━━ INPUT MATERIAL
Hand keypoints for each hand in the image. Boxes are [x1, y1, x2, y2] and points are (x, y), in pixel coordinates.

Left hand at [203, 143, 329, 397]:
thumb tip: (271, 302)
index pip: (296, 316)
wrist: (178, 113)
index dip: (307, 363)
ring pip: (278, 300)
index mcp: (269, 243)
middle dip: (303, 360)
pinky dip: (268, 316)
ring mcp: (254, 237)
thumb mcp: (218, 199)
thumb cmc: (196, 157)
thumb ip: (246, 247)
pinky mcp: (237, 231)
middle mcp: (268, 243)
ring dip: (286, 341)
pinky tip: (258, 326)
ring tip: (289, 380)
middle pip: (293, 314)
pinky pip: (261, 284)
━━━━
━━ INPUT MATERIAL
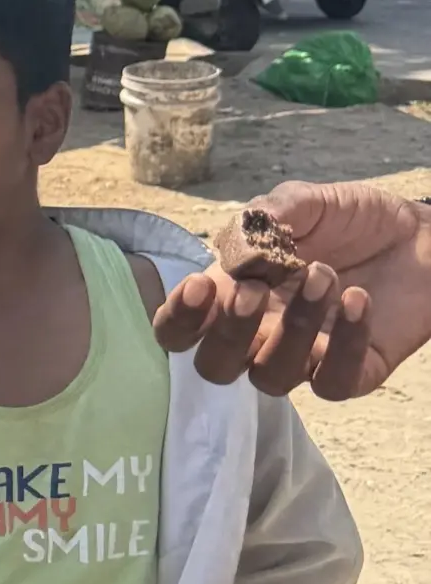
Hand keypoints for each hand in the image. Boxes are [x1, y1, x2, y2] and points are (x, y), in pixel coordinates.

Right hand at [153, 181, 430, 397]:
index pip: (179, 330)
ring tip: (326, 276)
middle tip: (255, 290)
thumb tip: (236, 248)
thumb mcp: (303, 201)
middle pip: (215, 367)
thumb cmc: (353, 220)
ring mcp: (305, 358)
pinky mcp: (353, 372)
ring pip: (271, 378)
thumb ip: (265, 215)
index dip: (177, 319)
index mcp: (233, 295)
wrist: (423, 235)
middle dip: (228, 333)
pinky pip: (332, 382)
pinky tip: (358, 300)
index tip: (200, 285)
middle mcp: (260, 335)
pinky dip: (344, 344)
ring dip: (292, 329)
━━━━
━━ INPUT MATERIAL
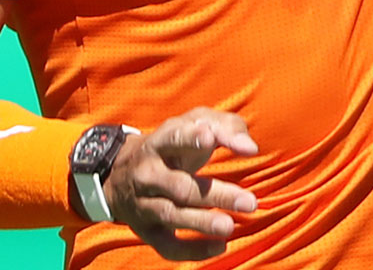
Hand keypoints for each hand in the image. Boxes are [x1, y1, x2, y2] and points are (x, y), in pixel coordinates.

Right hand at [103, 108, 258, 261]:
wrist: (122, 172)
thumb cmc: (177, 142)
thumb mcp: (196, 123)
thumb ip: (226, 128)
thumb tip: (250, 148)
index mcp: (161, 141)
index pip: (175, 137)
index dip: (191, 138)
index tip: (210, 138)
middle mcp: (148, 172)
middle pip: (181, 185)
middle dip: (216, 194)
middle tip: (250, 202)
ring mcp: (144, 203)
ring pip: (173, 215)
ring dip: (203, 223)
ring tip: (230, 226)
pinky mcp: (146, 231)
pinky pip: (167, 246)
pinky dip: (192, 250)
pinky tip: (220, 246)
━━━━
* [TO DO]:
Can you repeat, word for word, every line above from the one containing "index pip: (179, 330)" down to the one containing "ring dip: (292, 329)", including both?

* [EXERCISE RESPONSE]:
index pip: (179, 330)
ring tip: (326, 276)
middle tip: (255, 290)
thumb tip: (236, 248)
thumb mcp: (303, 201)
middle pip: (215, 367)
thumb cmc: (353, 220)
ring mcp: (305, 358)
pinky mcp: (353, 372)
ring pip: (271, 378)
thumb ip: (265, 215)
index dip: (177, 319)
index mcp: (233, 295)
wrist: (423, 235)
middle dip: (228, 333)
pinky pip: (332, 382)
pinky tip: (358, 300)
index tip: (200, 285)
middle mcp: (260, 335)
pinky dip: (344, 344)
ring dip: (292, 329)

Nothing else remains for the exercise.